The Dalai Lama once said, “The point of life is happiness.”

He’s a nice guy. I’m sure he means well. But here, with this quote… he’s dead wrong. 100% WRONG.

I will say that he has generations of people from all cultures, both current and past who would totally agree with him. The United States Declaration even says, “We hold these truths to be self-evident, that all men are created equal, that they are endowed by their Creator with certain unalienable Rights, that among these are Life, Liberty and the pursuit of Happiness.”

Don’t get me wrong. I like being happy. I want to do what I can to make the lives of the people I impact as happy as I can. Happy can be a very good thing. It is simply not the most important thing. People for eons have been duped into believing that “happiness” is the ultimate goal in our existence. The challenge to that path is that so many finally achieve all of those things they believed would make them “happy”, only to find that they are still empty, searching and confused.

Some look for happiness in their relationships… and yet even though they are loved and appreciated by their family, and respected by their colleagues, friends and neighbors, they find at times there is still an internal ache, a confusion of the soul about the state of their happiness.

Others believe if they can only land that special promotion, cross a special salary level or accomplish that ultimate career goal for their life they will achieve nirvana, that internal state of bliss and happiness they have been chasing their entire life. When they finally grab their ultimate prize, they find happiness is still on the horizon.

Some will spend their entire life in a passionate, almost desperate hunt for happiness. Jordan Peterson challenges that view on life. He states emphatically, “Life isn’t supposed to be happy or fair. Life is supposed to be meaningful.” HOLY SMOKES! Read that again… “Life isn’t supposed to be happy or fair. Life is supposed to be meaningful!” If you and I want to succeed in life, it has nothing to do with the cotton candy pursuit of something we think is “happiness”, and everything to do with spending each moment of our life pursuing meaning, and meaningful tasks, causes and experiences!

This challenge is so much more important for you as a leader!
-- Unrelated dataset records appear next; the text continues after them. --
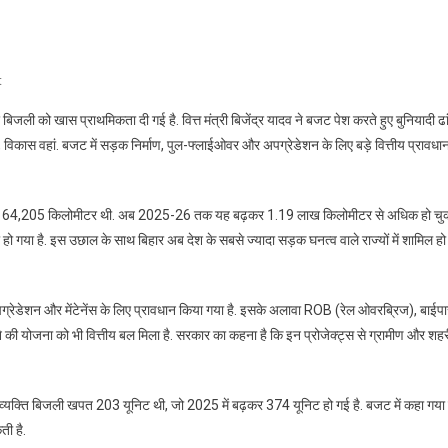
On
t
Bihar
ी को खास प्राथमिकता दी गई है. वित्त मंत्री बिजेंद्र यादव ने बजट पेश करते हुए बुनियादी ढां
Budget
 विकास वहां. बजट में सड़क निर्माण, पुल-फ्लाईओवर और अपग्रेडेशन के लिए बड़े वित्तीय प्रावधा
2026:
बजट
में
16 में 64,205 किलोमीटर थी. अब 2025-26 तक यह बढ़कर 1.19 लाख किलोमीटर से अधिक हो चु
सड़क,
ो गया है. इस उछाल के साथ बिहार अब देश के सबसे ज्यादा सड़क घनत्व वाले राज्यों में शामिल हो
पुल
और
बिजली
े अपग्रेडेशन और मेंटेनेंस के लिए प्रावधान किया गया है. इसके अलावा ROB (रेल ओवरब्रिज), बाईप
को
लेकर
की योजना को भी वित्तीय बल मिला है. सरकार का कहना है कि इन प्रोजेक्ट्स से ग्रामीण और शहर
बड़े
ऐलान,
पढ़िए
ि व्यक्ति बिजली खपत 203 यूनिट थी, जो 2025 में बढ़कर 374 यूनिट हो गई है. बजट में कहा गया 
सरकार
ती है.
का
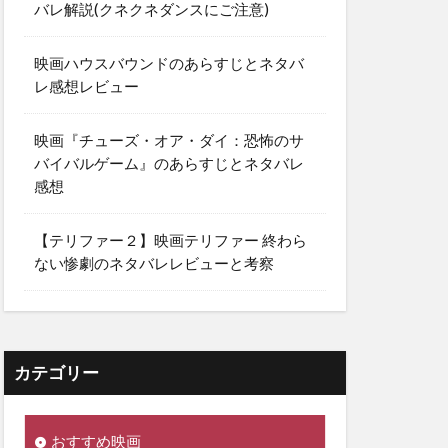
バレ解説(クネクネダンスにご注意)
映画ハウスバウンドのあらすじとネタバ
レ感想レビュー
映画『チューズ・オア・ダイ：恐怖のサ
バイバルゲーム』のあらすじとネタバレ
感想
【テリファー２】映画テリファー 終わら
ない惨劇のネタバレレビューと考察
カテゴリー
おすすめ映画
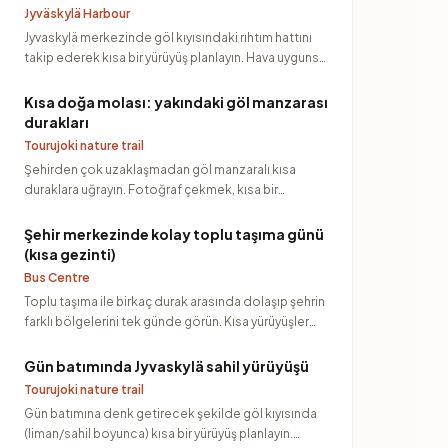
Jyväskylä Harbour
Jyvaskylä merkezinde göl kıyısındaki rıhtım hattını
takip ederek kısa bir yürüyüş planlayın. Hava uygunsa
su kenarı…
Kısa doğa molası: yakındaki göl manzarası
durakları
Tourujoki nature trail
Şehirden çok uzaklaşmadan göl manzaralı kısa
duraklara uğrayın. Fotoğraf çekmek, kısa bir
dinlenme ve hızlı bir “do…
Şehir merkezinde kolay toplu taşıma günü
(kısa gezinti)
Bus Centre
Toplu taşıma ile birkaç durak arasında dolaşıp şehrin
farklı bölgelerini tek günde görün. Kısa yürüyüşler
ekleyerek…
Gün batımında Jyvaskylä sahil yürüyüşü
Tourujoki nature trail
Gün batımına denk getirecek şekilde göl kıyısında
(liman/sahil boyunca) kısa bir yürüyüş planlayın.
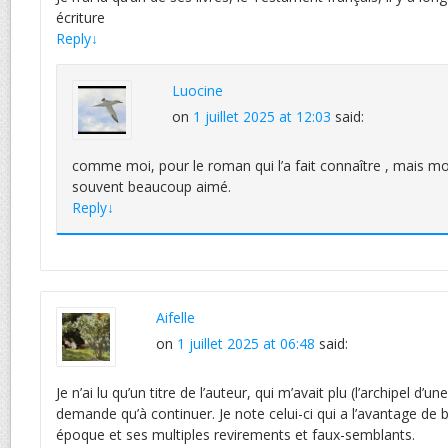
écriture
Reply
↓
Luocine
on
1 juillet 2025 at 12:03
said:
comme moi, pour le roman qui l’a fait connaître , mais moi j
souvent beaucoup aimé.
Reply
↓
Aifelle
on
1 juillet 2025 at 06:48
said:
Je n’ai lu qu’un titre de l’auteur, qui m’avait plu (l’archipel d’un
demande qu’à continuer. Je note celui-ci qui a l’avantage de 
époque et ses multiples revirements et faux-semblants.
It is critical that as you lead yourself, your family, your work and your community that you are committed to doing so in a meaningful way. Leaders talk a lot about “vision”. What is vision but meaning with skin on it? For leaders to lead well, they must possess meaning and purpose in their own lives, and transfer that into their families, groups, work and world.


  • If you knew this was your final year live, what would be the top three things you would spend time doing?
  • What did you love doing as a child?
  • If you had to pick only one cause to donate to, what would it be?
  • What are you willing to fight for?
  • What would spend time, money and energy on even if you weren’t paid to do it?
  • If you were going to make the world a better place, what would be the first thing you would do?
  • What makes you so passionate you will skip sleep and meals to pursue it?

When you finish answering those questions, it will become painfully obvious what it is in your life that has meaning. When you find it, chase it relentlessly. When you find it, give it priority. When you find it, just do it.

At the end of that journey, and at many points on the journey, THAT is where you will find real happiness!